🤖 AI Summary
To address challenges in conversational search—including difficult intent understanding, topic drift, and semantic ambiguity—this paper proposes a lightweight, context-aware retrieval framework. Methodologically: (1) we design a context-aware embedding mechanism that deeply integrates dialogue history; (2) we introduce a query-rewriting–based intent supervision strategy to explicitly model user intent evolution without increasing inference overhead; and (3) we jointly leverage intent-guided training and context-enhanced embeddings to preserve large language models’ generative capabilities while improving retrieval effectiveness. Extensive experiments on benchmark conversational search datasets—including MSDialog and TopiOCQA—demonstrate significant performance gains over state-of-the-art methods, confirming the framework’s robustness and generalizability across diverse dialogue scenarios.
📝 Abstract
Effective conversational search demands a deep understanding of user intent across multiple dialogue turns. Users frequently use abbreviations and shift topics in the middle of conversations, posing challenges for conventional retrievers. While query rewriting techniques improve clarity, they often incur significant computational cost due to additional autoregressive steps. Moreover, although LLM-based retrievers demonstrate strong performance, they are not explicitly optimized to track user intent in multi-turn settings, often failing under topic drift or contextual ambiguity. To address these limitations, we propose ContextualRetriever, a novel LLM-based retriever that directly incorporates conversational context into the retrieval process.

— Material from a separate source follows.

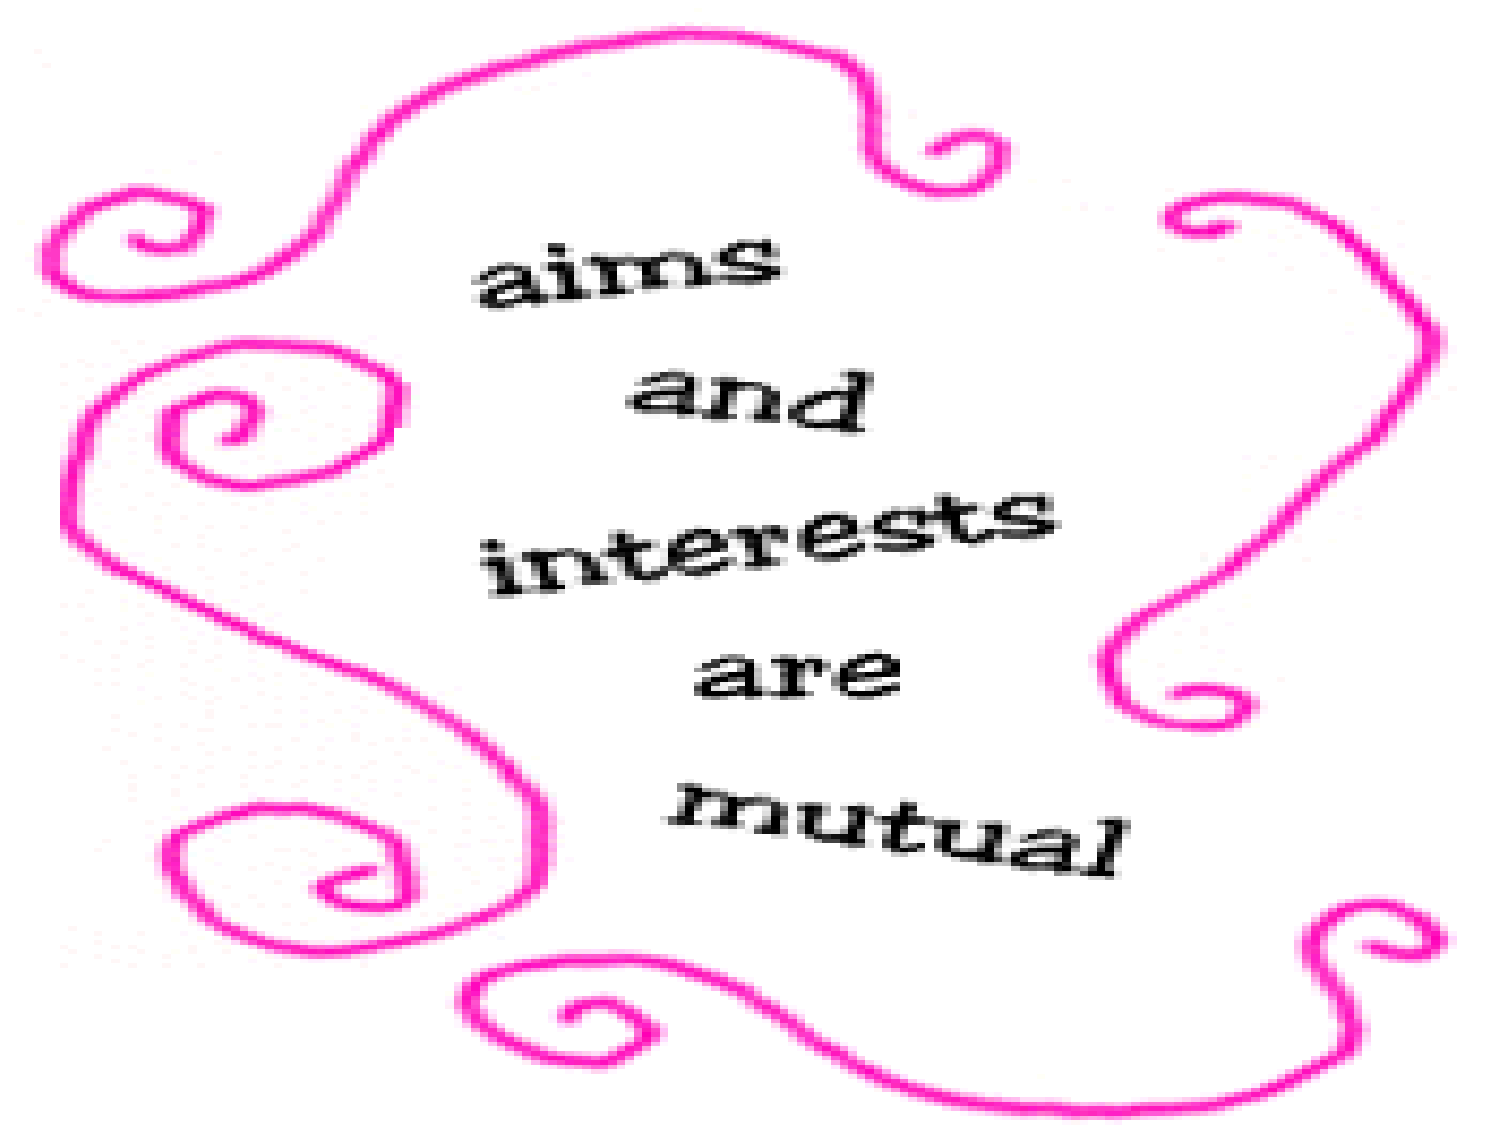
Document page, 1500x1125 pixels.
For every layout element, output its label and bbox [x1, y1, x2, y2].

list [0, 0, 1500, 1125]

Our approach introduces: (1) a context-aware embedding mechanism that highlights the current query within the dialogue history; (2) intent-guided supervision based on high-quality rewritten queries; and (3) a training strategy that preserves the generative capabilities of the base LLM. Extensive evaluations across multiple conversational search benchmarks demonstrate that ContextualRetriever significantly outperforms existing methods while incurring no additional inference overhead.